[Recorded data]
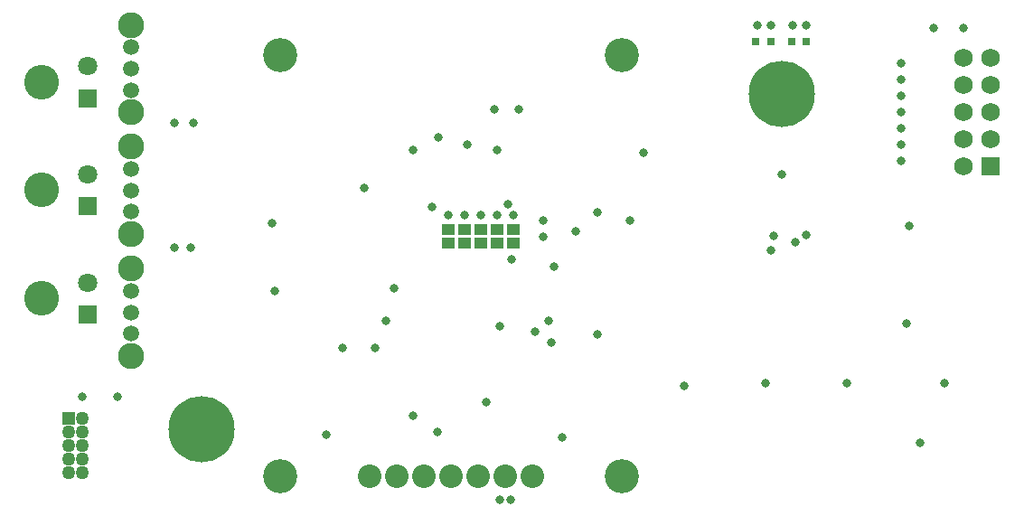
<source format=gbs>
G04*
G04 #@! TF.GenerationSoftware,Altium Limited,Altium Designer,21.9.1 (22)*
G04*
G04 Layer_Color=16711935*
%FSLAX25Y25*%
%MOIN*%
G70*
G04*
G04 #@! TF.SameCoordinates,DC2D0AE7-CD98-4BDC-8897-A2E9BC7E3A80*
G04*
G04*
G04 #@! TF.FilePolarity,Negative*
G04*
G01*
G75*
%ADD16R,0.02756X0.02756*%
%ADD30C,0.08674*%
%ADD31C,0.12611*%
%ADD32C,0.06902*%
%ADD33R,0.06902X0.06902*%
%ADD34C,0.05918*%
%ADD35C,0.09658*%
%ADD36C,0.12808*%
%ADD37C,0.07119*%
%ADD38R,0.07119X0.07119*%
%ADD39R,0.04973X0.04973*%
%ADD40C,0.04973*%
%ADD41C,0.24422*%
%ADD42C,0.03162*%
%ADD67R,0.04540X0.03950*%
D16*
X216756Y-63000D02*
D03*
X211244D02*
D03*
X230000D02*
D03*
X224488D02*
D03*
D30*
X89008Y-223315D02*
D03*
X79008D02*
D03*
X69008D02*
D03*
X99008D02*
D03*
X109008D02*
D03*
X119008D02*
D03*
X129008D02*
D03*
D31*
X162000Y-223512D02*
D03*
X36016D02*
D03*
Y-68000D02*
D03*
X162000D02*
D03*
D32*
X288000Y-69000D02*
D03*
Y-79000D02*
D03*
Y-89000D02*
D03*
Y-99000D02*
D03*
Y-109000D02*
D03*
X298000Y-69000D02*
D03*
Y-79000D02*
D03*
Y-89000D02*
D03*
Y-99000D02*
D03*
D33*
Y-109000D02*
D03*
D34*
X-19000Y-170874D02*
D03*
Y-163000D02*
D03*
Y-155126D02*
D03*
Y-125874D02*
D03*
Y-118000D02*
D03*
Y-110126D02*
D03*
Y-81000D02*
D03*
Y-73126D02*
D03*
Y-65252D02*
D03*
D35*
Y-179142D02*
D03*
Y-146858D02*
D03*
Y-134142D02*
D03*
Y-101858D02*
D03*
Y-89268D02*
D03*
Y-56984D02*
D03*
D36*
X-52008Y-78095D02*
D03*
Y-117905D02*
D03*
Y-157905D02*
D03*
D37*
X-35000Y-72189D02*
D03*
Y-112000D02*
D03*
Y-152000D02*
D03*
D38*
Y-84000D02*
D03*
Y-123811D02*
D03*
Y-163811D02*
D03*
D39*
X-42000Y-202000D02*
D03*
D40*
X-37000D02*
D03*
X-42000Y-207000D02*
D03*
X-37000D02*
D03*
X-42000Y-212000D02*
D03*
X-37000D02*
D03*
X-42000Y-217000D02*
D03*
X-37000D02*
D03*
X-42000Y-222000D02*
D03*
X-37000D02*
D03*
D41*
X221000Y-82500D02*
D03*
X7000Y-206000D02*
D03*
D42*
X117000Y-232000D02*
D03*
X121000D02*
D03*
X226000Y-137000D02*
D03*
X130000Y-170000D02*
D03*
X-37000Y-194000D02*
D03*
X3000Y-139000D02*
D03*
X4000Y-93000D02*
D03*
X115000Y-88000D02*
D03*
X165000Y-129000D02*
D03*
X137000Y-146000D02*
D03*
X67000Y-117000D02*
D03*
X136000Y-174000D02*
D03*
X71000Y-176000D02*
D03*
X268000Y-131000D02*
D03*
X277000Y-58000D02*
D03*
X272000Y-211000D02*
D03*
X-3000Y-93000D02*
D03*
Y-139000D02*
D03*
X-24000Y-194000D02*
D03*
X53000Y-208000D02*
D03*
X140000Y-209000D02*
D03*
X59000Y-176000D02*
D03*
X34000Y-155000D02*
D03*
X33000Y-130000D02*
D03*
X124000Y-88000D02*
D03*
X221000Y-112000D02*
D03*
X267000Y-167000D02*
D03*
X217000Y-140000D02*
D03*
X110000Y-127000D02*
D03*
X98000D02*
D03*
X116000D02*
D03*
X122000D02*
D03*
X104000D02*
D03*
X112000Y-196000D02*
D03*
X121136Y-143589D02*
D03*
X133000Y-135000D02*
D03*
X145000Y-133000D02*
D03*
X133000Y-129000D02*
D03*
X92000Y-124000D02*
D03*
X120000Y-123000D02*
D03*
X77905Y-153964D02*
D03*
X94402Y-98579D02*
D03*
X288000Y-58000D02*
D03*
X230000Y-57000D02*
D03*
X225000D02*
D03*
X212000D02*
D03*
X217000D02*
D03*
X135000Y-166000D02*
D03*
X153000Y-171000D02*
D03*
X170000Y-104000D02*
D03*
X117000Y-168000D02*
D03*
X105000Y-101000D02*
D03*
X217878Y-134878D02*
D03*
X229771Y-134405D02*
D03*
X281000Y-189000D02*
D03*
X245000D02*
D03*
X215000D02*
D03*
X75000Y-166000D02*
D03*
X116000Y-103000D02*
D03*
X85000D02*
D03*
X94000Y-207000D02*
D03*
X85000Y-201000D02*
D03*
X185000Y-190000D02*
D03*
X153000Y-126000D02*
D03*
X265000Y-95000D02*
D03*
Y-107000D02*
D03*
Y-101000D02*
D03*
Y-89000D02*
D03*
Y-77000D02*
D03*
Y-83000D02*
D03*
Y-71000D02*
D03*
D67*
X98000Y-137559D02*
D03*
Y-132441D02*
D03*
X104000Y-137559D02*
D03*
Y-132441D02*
D03*
X110000Y-137559D02*
D03*
Y-132441D02*
D03*
X116000Y-137559D02*
D03*
Y-132441D02*
D03*
X122000Y-137559D02*
D03*
Y-132441D02*
D03*
M02*

</source>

- Job -
Exact reproduction of the entries above is what's needed; images stay out.

- Solution -
<source format=gbs>
G04*
G04 #@! TF.GenerationSoftware,Altium Limited,Altium Designer,21.9.1 (22)*
G04*
G04 Layer_Color=16711935*
%FSLAX25Y25*%
%MOIN*%
G70*
G04*
G04 #@! TF.SameCoordinates,DC2D0AE7-CD98-4BDC-8897-A2E9BC7E3A80*
G04*
G04*
G04 #@! TF.FilePolarity,Negative*
G04*
G01*
G75*
%ADD16R,0.02756X0.02756*%
%ADD30C,0.08674*%
%ADD31C,0.12611*%
%ADD32C,0.06902*%
%ADD33R,0.06902X0.06902*%
%ADD34C,0.05918*%
%ADD35C,0.09658*%
%ADD36C,0.12808*%
%ADD37C,0.07119*%
%ADD38R,0.07119X0.07119*%
%ADD39R,0.04973X0.04973*%
%ADD40C,0.04973*%
%ADD41C,0.24422*%
%ADD42C,0.03162*%
%ADD67R,0.04540X0.03950*%
D16*
X216756Y-63000D02*
D03*
X211244D02*
D03*
X230000D02*
D03*
X224488D02*
D03*
D30*
X89008Y-223315D02*
D03*
X79008D02*
D03*
X69008D02*
D03*
X99008D02*
D03*
X109008D02*
D03*
X119008D02*
D03*
X129008D02*
D03*
D31*
X162000Y-223512D02*
D03*
X36016D02*
D03*
Y-68000D02*
D03*
X162000D02*
D03*
D32*
X288000Y-69000D02*
D03*
Y-79000D02*
D03*
Y-89000D02*
D03*
Y-99000D02*
D03*
Y-109000D02*
D03*
X298000Y-69000D02*
D03*
Y-79000D02*
D03*
Y-89000D02*
D03*
Y-99000D02*
D03*
D33*
Y-109000D02*
D03*
D34*
X-19000Y-170874D02*
D03*
Y-163000D02*
D03*
Y-155126D02*
D03*
Y-125874D02*
D03*
Y-118000D02*
D03*
Y-110126D02*
D03*
Y-81000D02*
D03*
Y-73126D02*
D03*
Y-65252D02*
D03*
D35*
Y-179142D02*
D03*
Y-146858D02*
D03*
Y-134142D02*
D03*
Y-101858D02*
D03*
Y-89268D02*
D03*
Y-56984D02*
D03*
D36*
X-52008Y-78095D02*
D03*
Y-117905D02*
D03*
Y-157905D02*
D03*
D37*
X-35000Y-72189D02*
D03*
Y-112000D02*
D03*
Y-152000D02*
D03*
D38*
Y-84000D02*
D03*
Y-123811D02*
D03*
Y-163811D02*
D03*
D39*
X-42000Y-202000D02*
D03*
D40*
X-37000D02*
D03*
X-42000Y-207000D02*
D03*
X-37000D02*
D03*
X-42000Y-212000D02*
D03*
X-37000D02*
D03*
X-42000Y-217000D02*
D03*
X-37000D02*
D03*
X-42000Y-222000D02*
D03*
X-37000D02*
D03*
D41*
X221000Y-82500D02*
D03*
X7000Y-206000D02*
D03*
D42*
X117000Y-232000D02*
D03*
X121000D02*
D03*
X226000Y-137000D02*
D03*
X130000Y-170000D02*
D03*
X-37000Y-194000D02*
D03*
X3000Y-139000D02*
D03*
X4000Y-93000D02*
D03*
X115000Y-88000D02*
D03*
X165000Y-129000D02*
D03*
X137000Y-146000D02*
D03*
X67000Y-117000D02*
D03*
X136000Y-174000D02*
D03*
X71000Y-176000D02*
D03*
X268000Y-131000D02*
D03*
X277000Y-58000D02*
D03*
X272000Y-211000D02*
D03*
X-3000Y-93000D02*
D03*
Y-139000D02*
D03*
X-24000Y-194000D02*
D03*
X53000Y-208000D02*
D03*
X140000Y-209000D02*
D03*
X59000Y-176000D02*
D03*
X34000Y-155000D02*
D03*
X33000Y-130000D02*
D03*
X124000Y-88000D02*
D03*
X221000Y-112000D02*
D03*
X267000Y-167000D02*
D03*
X217000Y-140000D02*
D03*
X110000Y-127000D02*
D03*
X98000D02*
D03*
X116000D02*
D03*
X122000D02*
D03*
X104000D02*
D03*
X112000Y-196000D02*
D03*
X121136Y-143589D02*
D03*
X133000Y-135000D02*
D03*
X145000Y-133000D02*
D03*
X133000Y-129000D02*
D03*
X92000Y-124000D02*
D03*
X120000Y-123000D02*
D03*
X77905Y-153964D02*
D03*
X94402Y-98579D02*
D03*
X288000Y-58000D02*
D03*
X230000Y-57000D02*
D03*
X225000D02*
D03*
X212000D02*
D03*
X217000D02*
D03*
X135000Y-166000D02*
D03*
X153000Y-171000D02*
D03*
X170000Y-104000D02*
D03*
X117000Y-168000D02*
D03*
X105000Y-101000D02*
D03*
X217878Y-134878D02*
D03*
X229771Y-134405D02*
D03*
X281000Y-189000D02*
D03*
X245000D02*
D03*
X215000D02*
D03*
X75000Y-166000D02*
D03*
X116000Y-103000D02*
D03*
X85000D02*
D03*
X94000Y-207000D02*
D03*
X85000Y-201000D02*
D03*
X185000Y-190000D02*
D03*
X153000Y-126000D02*
D03*
X265000Y-95000D02*
D03*
Y-107000D02*
D03*
Y-101000D02*
D03*
Y-89000D02*
D03*
Y-77000D02*
D03*
Y-83000D02*
D03*
Y-71000D02*
D03*
D67*
X98000Y-137559D02*
D03*
Y-132441D02*
D03*
X104000Y-137559D02*
D03*
Y-132441D02*
D03*
X110000Y-137559D02*
D03*
Y-132441D02*
D03*
X116000Y-137559D02*
D03*
Y-132441D02*
D03*
X122000Y-137559D02*
D03*
Y-132441D02*
D03*
M02*

</source>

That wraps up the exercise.